Signé par la CFE-CGC (80 % de représentativité) et par FO, le texte fixe les acteurs et le calendrier des travaux de classifications, et prévoit un comité paritaire de suivi avec 10 représentants (5 pour la direction, 5 pour les salariés). La négociation, instiguée par la direction, a mis en valeur l’efficience du dialogue social chez Sagemcom, en bonne santé économique (2,1 milliards d’euros de chiffre d’affaires en 2021) et qui n’a pas connu de chômage partiel durant la pandémie de Covid-19. « Nous sommes plutôt satisfaits de cet accord qui s’inscrit dans une bonne dynamique avec la mise en place, pendant la crise sanitaire, d’un comité ad hoc qui a bien fonctionné, souligne Bernard Morin, délégué syndical CFE-CGC et secrétaire adjoint au comité social et économique (CSE). J’ai confiance dans notre capacité à décliner avec pragmatisme la nouvelle convention en tenant compte des particularités du terrain. »
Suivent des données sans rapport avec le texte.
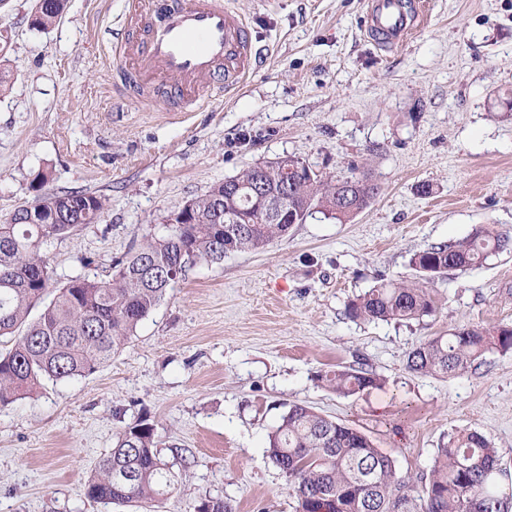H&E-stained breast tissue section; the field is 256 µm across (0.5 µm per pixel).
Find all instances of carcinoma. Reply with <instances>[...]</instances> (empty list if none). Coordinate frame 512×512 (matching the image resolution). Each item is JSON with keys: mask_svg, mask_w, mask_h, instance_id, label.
I'll use <instances>...</instances> for the list:
<instances>
[{"mask_svg": "<svg viewBox=\"0 0 512 512\" xmlns=\"http://www.w3.org/2000/svg\"><path fill=\"white\" fill-rule=\"evenodd\" d=\"M66 0H46L33 24L54 25ZM299 178L285 206L286 220L265 218L255 201L239 196L234 219L219 217L224 184L192 199L187 224L162 225L138 250L116 260L108 278H56L41 252L52 239L95 224L103 213L102 198L83 191L41 195L0 223V407L35 393L46 380L85 377L123 349L187 271L196 263H220L231 252L262 249L300 224L305 212L342 221L365 209L378 187L367 175H309L310 166L289 158ZM279 175L267 165L255 166L237 180L272 187ZM31 213L35 222L19 215ZM512 244V235L479 226L465 239L414 253L409 265L419 280L375 284L352 301L348 314L368 321L417 319L435 311L424 283L452 271L485 262ZM41 307L32 319L31 312ZM491 350H512V328L465 326L435 336L413 348L407 367L418 373L455 376ZM317 380L339 395L378 388L382 379L362 366L339 367ZM156 425L146 416L123 427L113 446L94 467L87 496L118 506L139 507L169 492L172 466L158 449ZM266 457L285 476L296 499L295 512H505L512 501L493 479L500 469L498 450L480 433L458 429L448 445L437 449L429 472L403 475L394 457L375 448L370 436L327 418L302 404L288 406L267 435ZM193 512H235L219 497L204 496Z\"/></svg>", "mask_w": 512, "mask_h": 512, "instance_id": "obj_1", "label": "carcinoma"}]
</instances>
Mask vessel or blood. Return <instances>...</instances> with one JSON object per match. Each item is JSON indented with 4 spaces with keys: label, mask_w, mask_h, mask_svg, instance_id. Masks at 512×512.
Instances as JSON below:
<instances>
[{
    "label": "vessel or blood",
    "mask_w": 512,
    "mask_h": 512,
    "mask_svg": "<svg viewBox=\"0 0 512 512\" xmlns=\"http://www.w3.org/2000/svg\"><path fill=\"white\" fill-rule=\"evenodd\" d=\"M134 29L115 43L122 90L145 100L142 75L164 89L172 112L236 93L260 62L251 29L231 0H127ZM368 32L383 48L407 40L424 21L418 0H367Z\"/></svg>",
    "instance_id": "obj_1"
}]
</instances>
CARTOGRAPHIE ET COTATION DES EMPLOIS

Pour être fin prêts d’ici au 1er janvier 2024, date d’entrée en vigueur de la nouvelle convention collective, les ateliers de classification vont plancher sur une cartographie des emplois chez Sagemcom afin d’en analyser le contenu et de procéder à leur cotation en attribuant des points à chaque emploi pour chaque critère classant. « C’est un gros travail de recensement et d’adaptations pour assurer une cohérence globale entre les emplois sachant qu’aujourd’hui, il y a plus de 200 fiches emplois pour 820 salariés dont 85 % de cadres », explique Bernard Morin, 40 ans de maison et qui a lui-même gravi tous les échelons dans l’entreprise après y avoir débuté comme technicien.

Par ailleurs, rien ne sera totalement gravé dans le marbre puisque l’accord prévoit qu’après le 1er janvier 2024, le comité paritaire de suivi « pourra faire remonter les difficultés éventuellement exprimées par les collaborateurs consécutivement à la mise en place de la nouvelle classification, et proposer des ajustements le cas échéant ».

S’agissant des représentants des salariés au sein de ce comité de suivi, l’accord stipule « que le temps passé dans le cadre des réunions du comité sera considéré comme du temps de travail effectif et rémunéré comme tel, et qu’il ne sera pas déduit du crédit d’heures de délégation des salariés ».

NÉGOCIATION À VENIR SUR LE DROIT SYNDICAL

Sur les autres dossiers, Bernard Morin nourrit quelques regrets sur l’accord relatif à la négociation annuelle obligatoire (NAO) qui a entériné une hausse générale de 2,8 % cette année : « C’est en-dessous des minimas conventionnels de 3,1 % fixés par les partenaires sociaux de la branche mais le timing fait que nous avions signé avant ce texte et avant le début de la guerre en Ukraine et ses répercussions. » Le militant exprime en revanche sa satisfaction concernant les accords en vigueur pour l’intéressement et la participation sur les résultats 2021, qui devraient encore représenter plus de 10 % de la masse salariale.

Tout en préparant les élections professionnelles prévues en novembre prochain, les équipes de la CFE-CGC Sagemcom travaillent sur les négociations à venir dont l’intéressement et un projet de révision de l’accord sur le droit syndical, « avec en particulier la possibilité de pouvoir numériser la distribution de tracts », espère Bernard Morin.